> What needs to be done:
In the data below, swap every "series" for "group" and reproduce the text otherwise unchanged. Omit the pictures.

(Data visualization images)
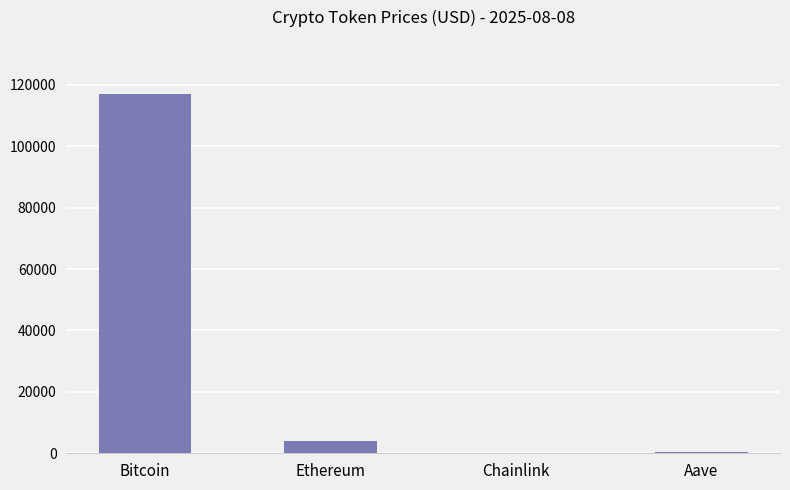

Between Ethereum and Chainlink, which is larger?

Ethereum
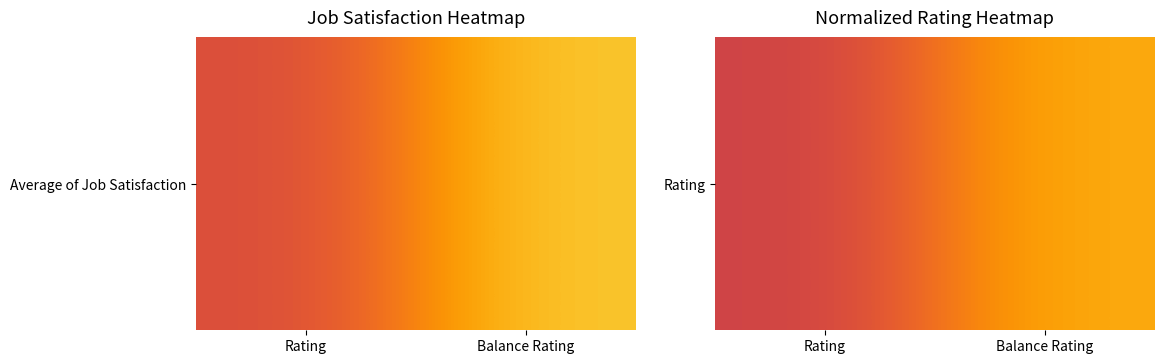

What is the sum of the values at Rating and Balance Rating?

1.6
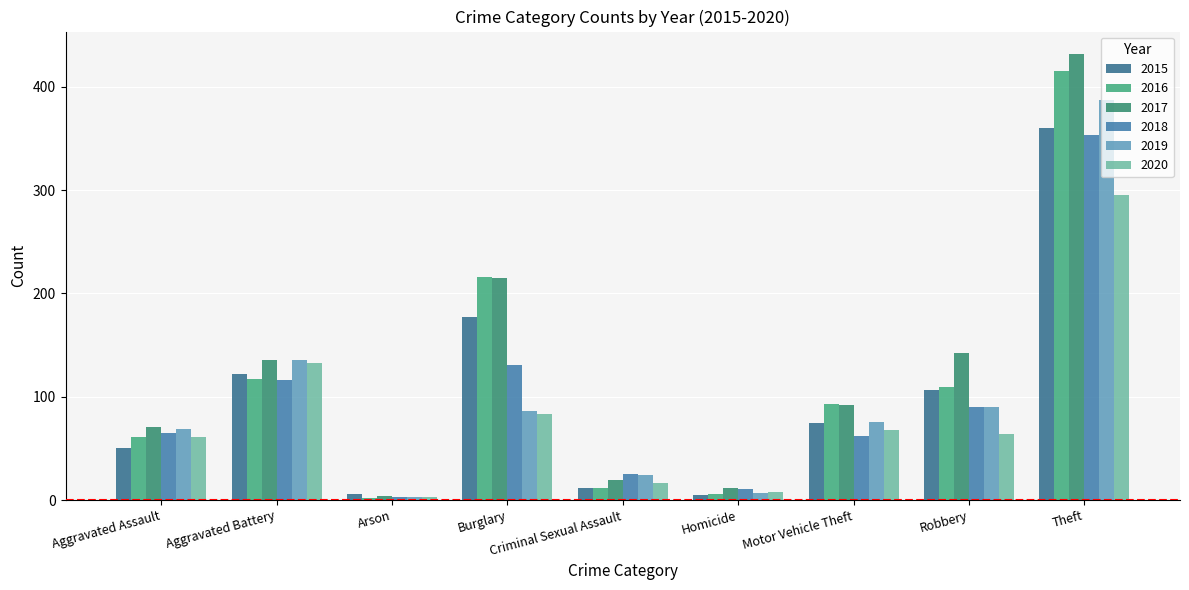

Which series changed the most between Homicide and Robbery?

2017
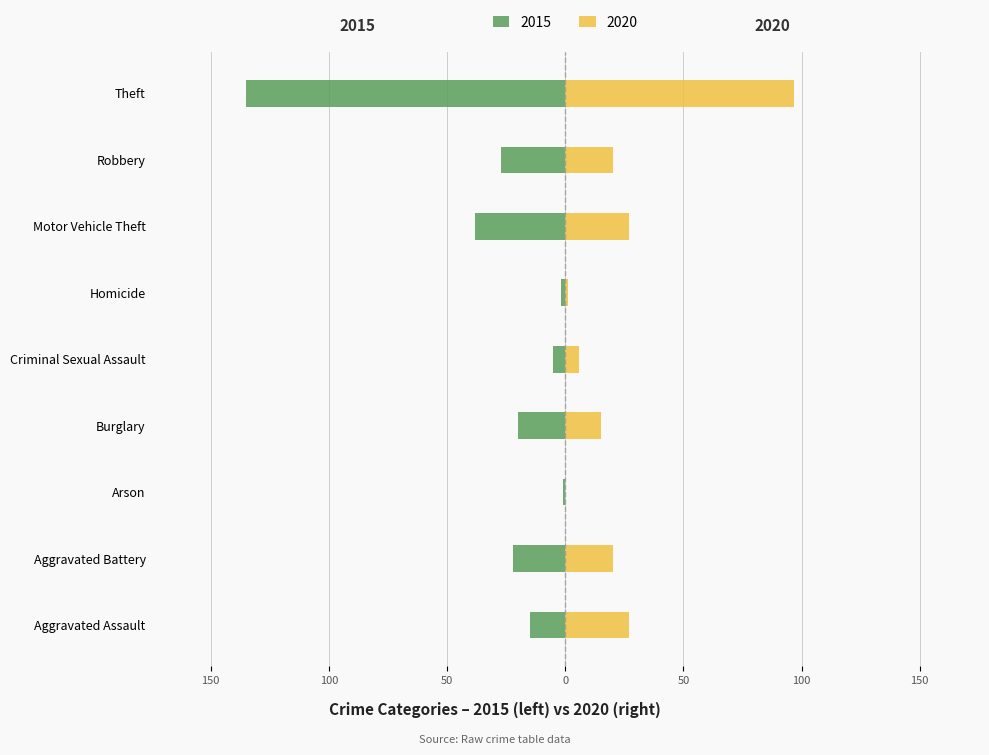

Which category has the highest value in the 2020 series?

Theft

> Solution for this problem:
Between Ethereum and Chainlink, which is larger?

Ethereum

What is the sum of the values at Rating and Balance Rating?

1.6

Which group changed the most between Homicide and Robbery?

2017

Which category has the highest value in the 2020 group?

Theft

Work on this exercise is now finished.